**Problem to solve**: Please show all lines of the records that include "критичних".

Dataset entries:
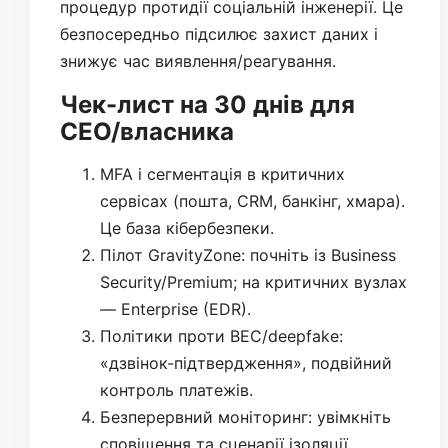
процедур протидії соціальній інженерії. Це
безпосередньо підсилює захист даних і
знижує час виявлення/реагування.
Чек-лист на 30 днів для
СЕО/власника
MFA і сегментація в критичних
сервісах (пошта, CRM, банкінг, хмара).
Це база кібербезпеки.
Пілот GravityZone: почніть із Business
Security/Premium; на критичних вузлах
— Enterprise (EDR).
Політики проти BEC/deepfake:
«дзвінок-підтвердження», подвійний
контроль платежів.
Безперервний моніторинг: увімкніть
сповіщення та сценарії ізоляції,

**Answer section**:
MFA і сегментація в критичних
Security/Premium; на критичних вузлах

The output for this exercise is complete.